There were no changes in the Group's approach to capital management during the year.
Neither the Company nor any of its subsidiaries are subject to externally imposed capital requirements.
The fair values of financial assets and liabilities, together with the carrying amounts shown in the balance sheet, are as follows:
| Carrying | Carrying | |||
|---|---|---|---|---|
| amount 2012 |
Fair value 2012 |
amount 2011 |
Fair value 2011 |
|
| £m | £m | £m | £m | |
| Financial assets and liabilities at amortised cost | ||||
| 6.84% US Dollar Senior Notes 2013 | (5.8) | (5.8) | (12.0) | (12.1) |
| 5.70% US Dollar Senior Notes 2014 | (61.6) | (65.5) | (64.3) | (70.3) |
| 3.65% Euro Senior Notes 2015 | (32.7) | (34.1) | (33.7) | (35.1) |
| 4.32% Euro Senior Notes 2017 | (16.4) | (17.8) | (16.9) | (18.0) |
| 6.12% US Dollar Senior Notes 2017 | (107.5) | (124.1) | (112.5) | (130.5) |
| 6.26% US Dollar Senior Notes 2019 | (46.1) | (54.7) | (48.2) | (55.7) |
| Bank and other loans | (2.3) | (2.3) | (10.6) | (10.6) |
| Obligations under finance leases | (0.4) | (0.4) | (0.6) | (0.6) |
| Trade and other payables | (95.0) | (95.0) | (121.3) | (121.3) |
| Loans and receivables | 165.5 | 165.5 | 169.8 | 169.8 |
| Cash and cash equivalents | 80.0 | 80.0 | 83.4 | 83.4 |
| (122.3) | (154.2) | (166.9) | (201.0) | |
| Available-for-sale financial instruments | ||||
| Available-for-sale financial assets | 3.9 | 3.9 | 4.6 | 4.6 |
| Derivatives and other items at fair value | ||||
| Forward exchange contracts used for hedging | 1.1 | 1.1 | 0.4 | 0.4 |
| (117.3) | (149.2) | (161.9) | (196.0) |
The following summarises the major methods and assumptions used in estimating the fair values of financial instruments reflected in the preceding table.

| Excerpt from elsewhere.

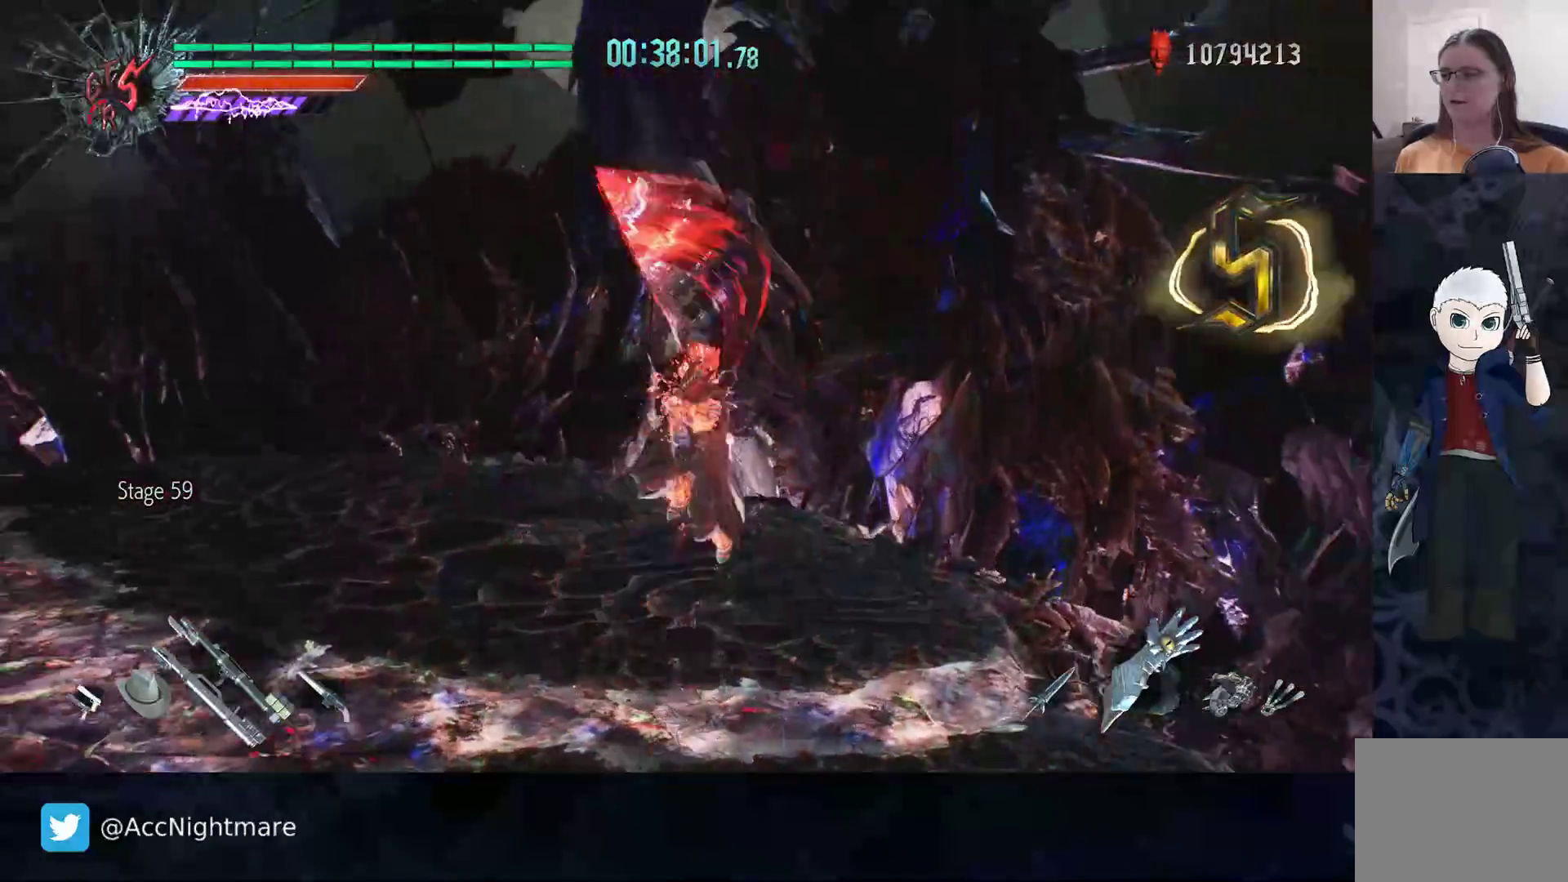
{"buttons": [], "left_stick": "center", "right_stick": "center", "events": [[33, "TRIANGLE", "up"], [100, "TRIANGLE", "down"], [200, "TRIANGLE", "up"], [283, "TRIANGLE", "down"], [400, "TRIANGLE", "up"]]}
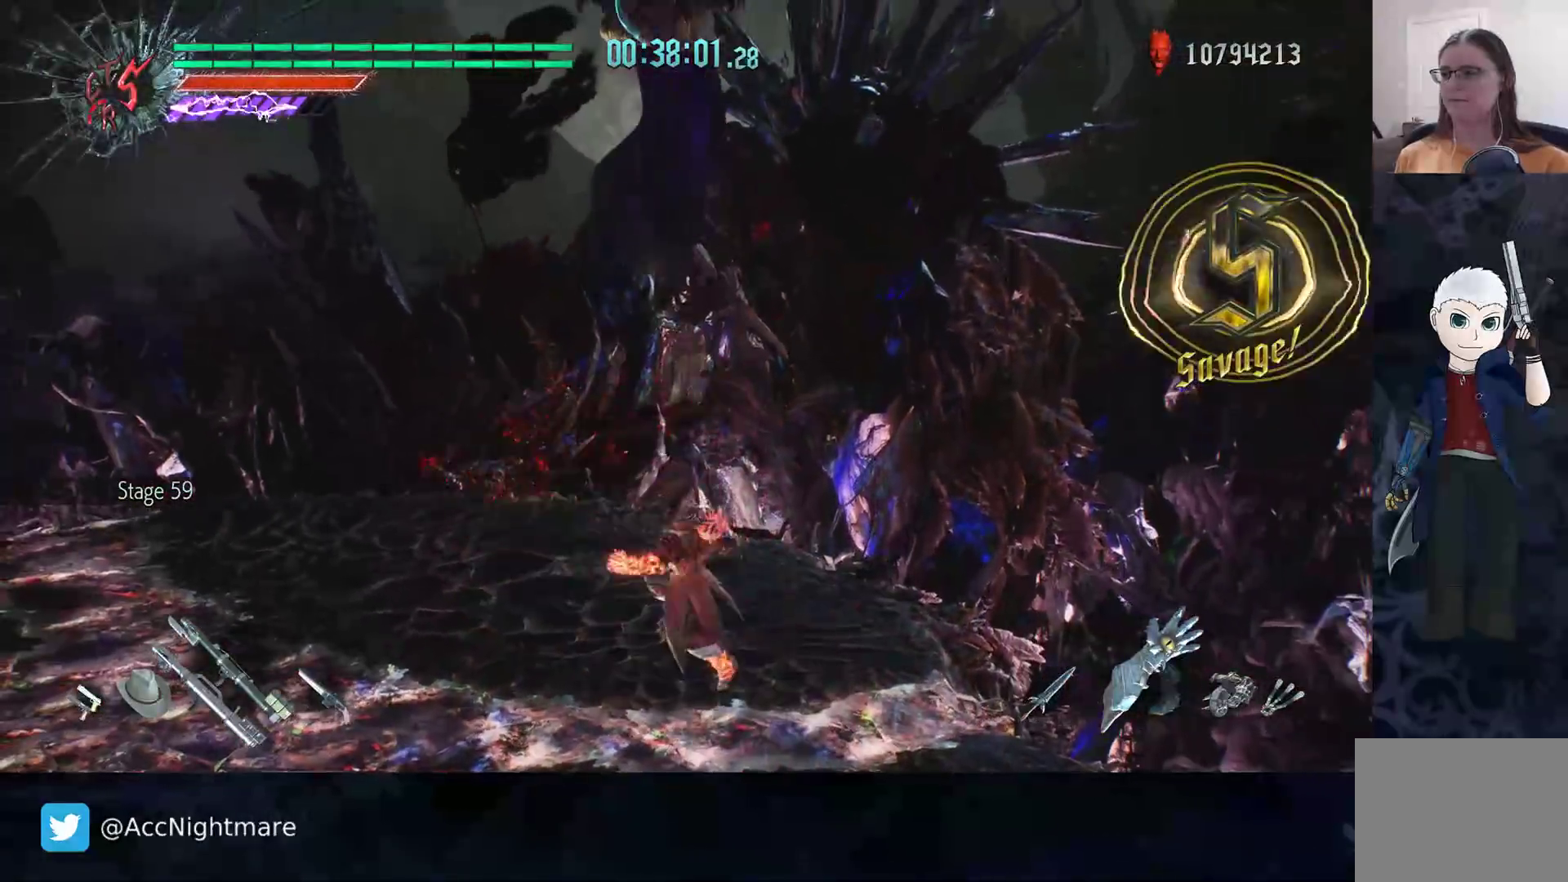
{"buttons": [], "left_stick": "center", "right_stick": "center", "events": [[350, "TRIANGLE", "down"], [467, "TRIANGLE", "up"]]}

Fair value is based on quoted market prices at the balance sheet date.
Forward exchange contracts are marked to market either using listed market prices or by discounting the contractual forward price and deducting the current spot rate.
Fair value is calculated based on discounted expected future principal and interest cash flows. The interest rates used to determine the fair value of loans and borrowings are 2.0-5.2% (2011: 2.4-5.2%) and finance leases 6.0% (2011: 6.0%).
The fair value is estimated as the present value of future cash flows, discounted at market interest rates for homogeneous lease agreements. The estimated fair values reflect changes in interest rates.
For receivables/payables with a remaining life of less than one year, the notional amount is deemed to reflect the fair value. All other receivables/ payables are discounted to determine the fair value.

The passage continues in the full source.